Now that you mention it, it probably was Section 31 who contracted Carson. The Starfleet ship was not assimilated, and note that no Starfleet members were harmed in the operation - only private mercenaries, people that Section 31 probably consider disposable scum.
You assume that the minicollective follows the directives they were intended to follow by the ones responsible for their creation - S31 or someone else.

However, the end of the story strongly implies that this is not the case - this minicollective seems to be out for revenge against whomever created it (definitely NOT part of S31/someone else's plan or implanted directories).

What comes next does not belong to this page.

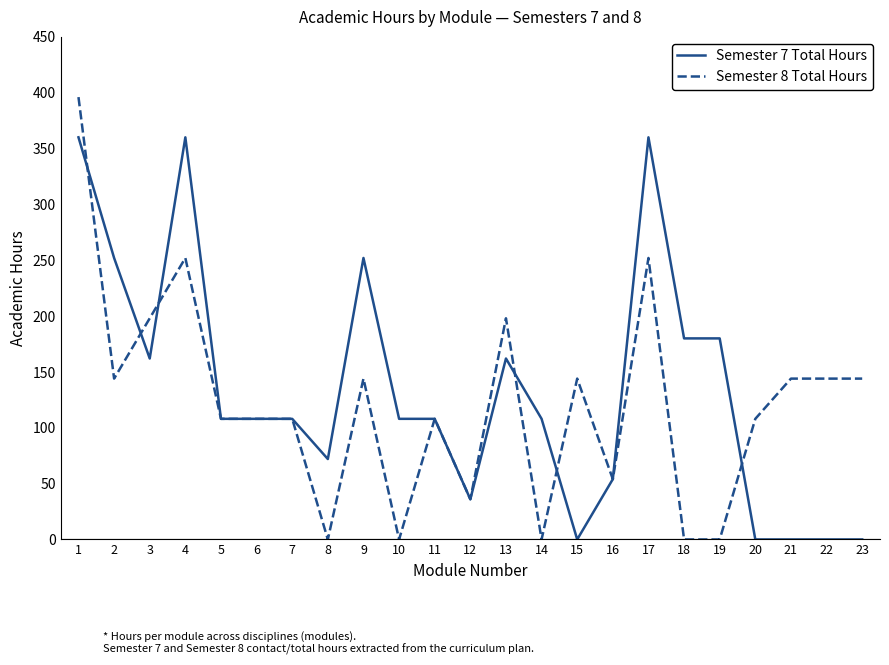

What is the sum of all Semester 7 Total Hours values?

3078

Well, it's pretty unclear what 'directives' exactly will drive them. They retain their memories and, it seems, some of their earlier attitudes - which is why Thayer only wanted to kill Carson and didn't want to assimilate her and make her a part of their new mini-collective. But I doubt that they can remain basically the same as they were, psychologically, only united in the mini-collective, without wanting to assimilate anyone further. If that was how the Borg assimilation worked, then it actually wouldn't be as horrible as it is made out to be, and the greatest strength of the story is the sense of horror and dread that was missing in on screen portrayal of the Borg since at least The First Contact. (I can't say how well the literature has done it, though I guess from what I've heard Destiny probably did it well.) If they don't have the urge to further assimilate (the hunger, as the story puts it, in order to try and loosely fit into the theme of the anthology), if they are missing the basic Borg imperatives and urges, then they aren't really Borg, are they? Which would defeat the purpose of the story.